In the sixth and seventh rounds, Mosley seemed to compose himself, but Forrest weathered the few combinations Mosley put together. In the 10th round, Forrest staggered Mosley again. That Mosley survived to the final bell is a testament to his pride and holding skills.
For Mosley, considered by some the top pound-for-pound fighter in boxing, a return to the disciplined-attacking style shown in his come-from-behind victory against Oscar de la Hoya is in order.
Roy Jones can get away with leading with his chin and letting his hands go because nobody in the light heavyweight division has the skill and speed to properly greet him as he rushes in. Forrest, de la Hoya, Fernando Vargas, Felix Trinidad, Ike Quartey (if he’s still alive out there somewhere), all of these fighters are quite capable of cutting Mosley down when he gets cute.
Speaking of cute, Gentleman Mike Tyson is back in the news. Yes, I know, none of you had heard. The irrepressible Tyson decided to get a little live sparring in with Lennox Lewis before their scheduled bout in April.
From all the commentary on Tyson’s alleged biting of Lewis and whether the fight should go on, I especially liked Friday Night Fights with Max Kellerman’s personal appeal to Tyson. Kellerman basically begged Tyson to get his head together so that he would have some sort of life after boxing, where he could grow old and be happy.

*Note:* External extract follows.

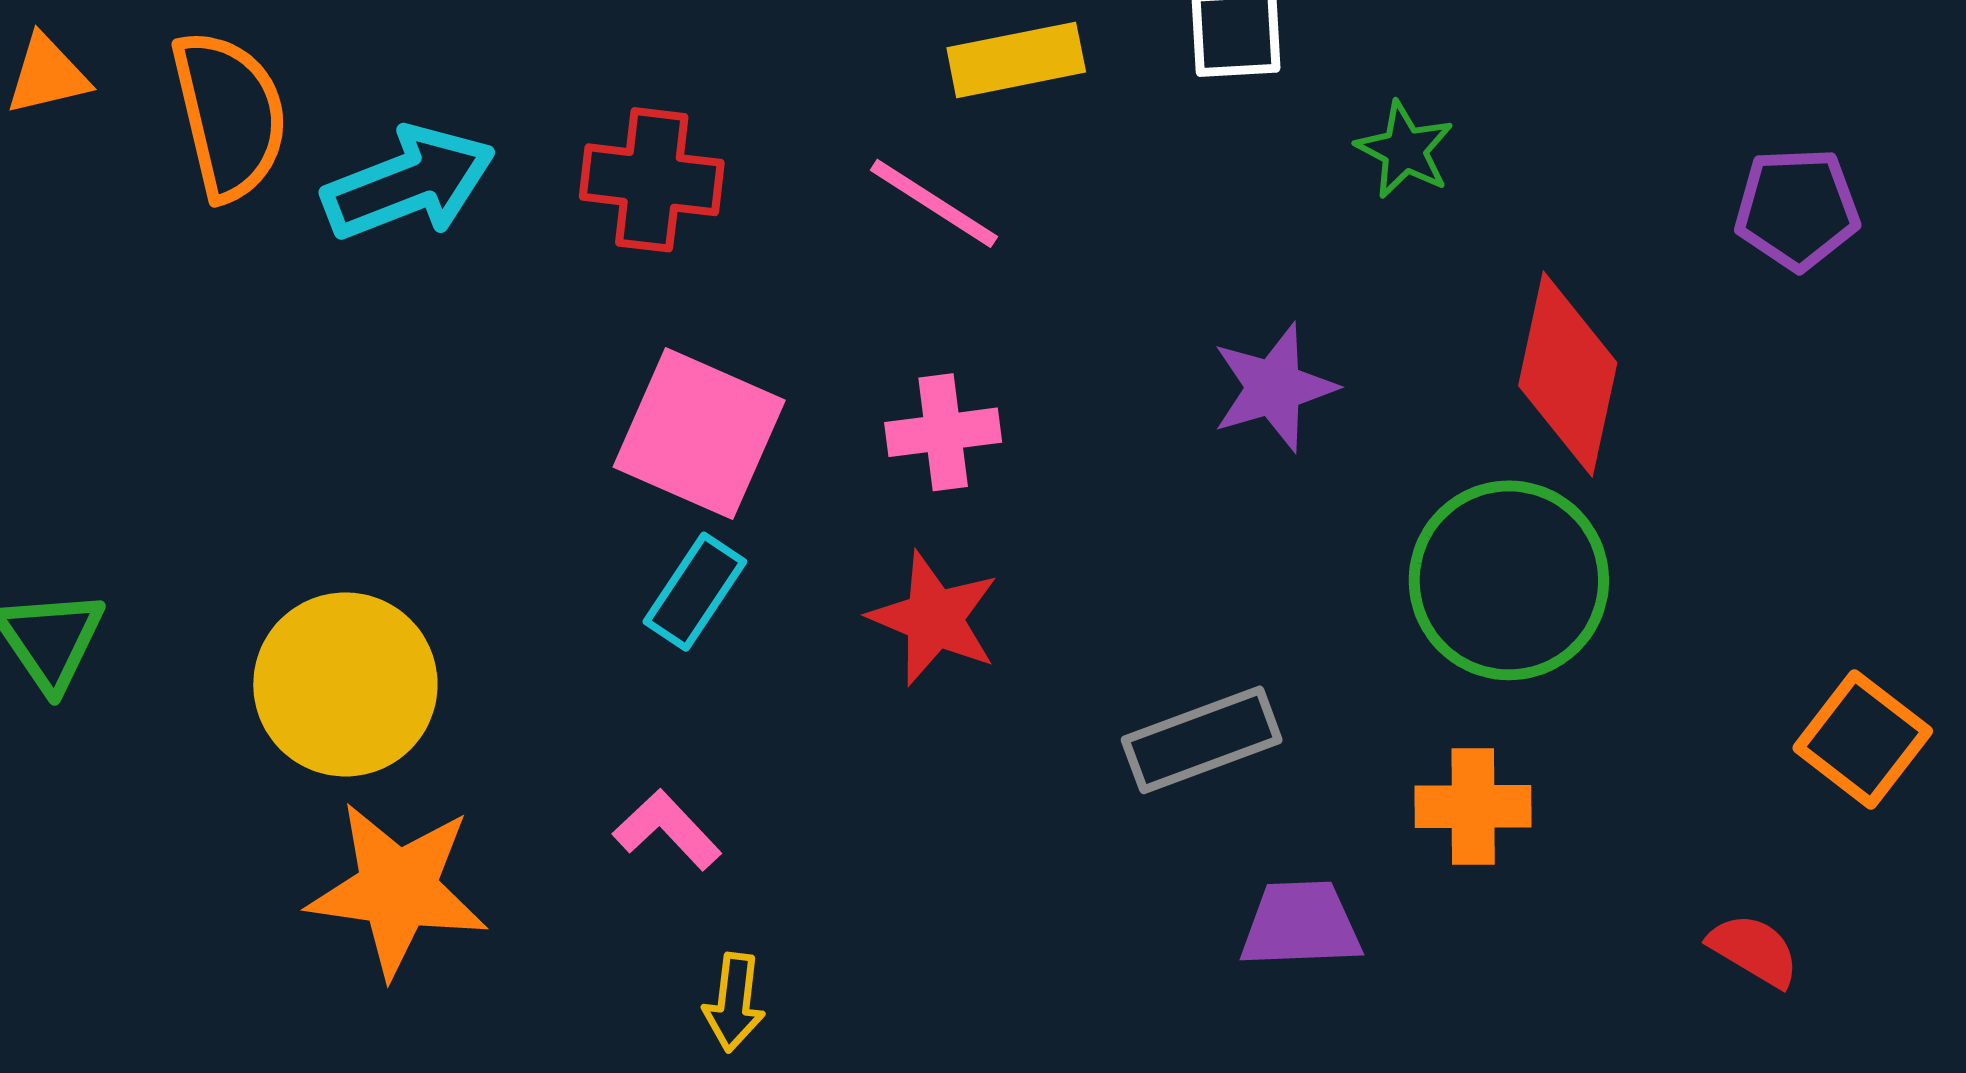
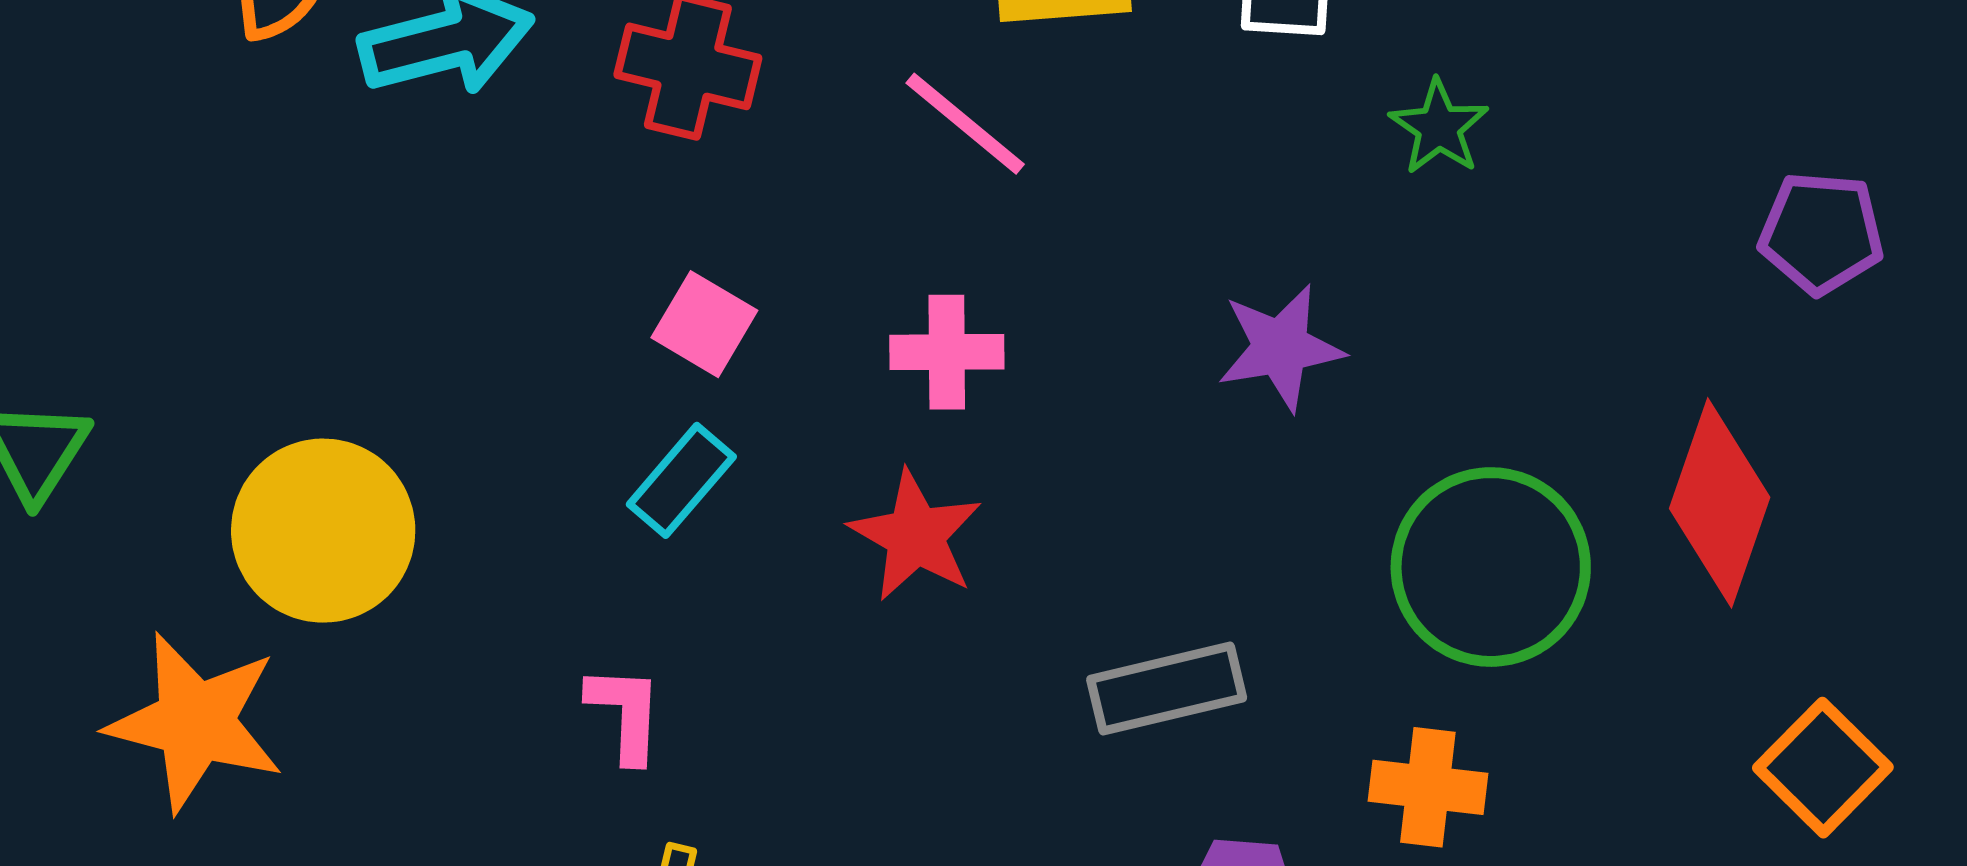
red diamond: (1568, 374) -> (1720, 503), moved
pink square: (699, 434) -> (704, 324), size x0.6
pink L-shape: (667, 830) -> (625, 713), turned 39
orange star: (397, 889) -> (195, 722), moved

It got me thinking. What have we, as people in Mike Tyson’s global village, done to prepare him for life after boxing? He needs direction. He needs counseling. He needs suggestions on what to do after retirement.
Tyson could open a mosque. “Pwaise be to Allah.” Or work with kids. Or eat children. Or eat Islamic children.
Now that I think of it, maybe there aren’t a lot of options.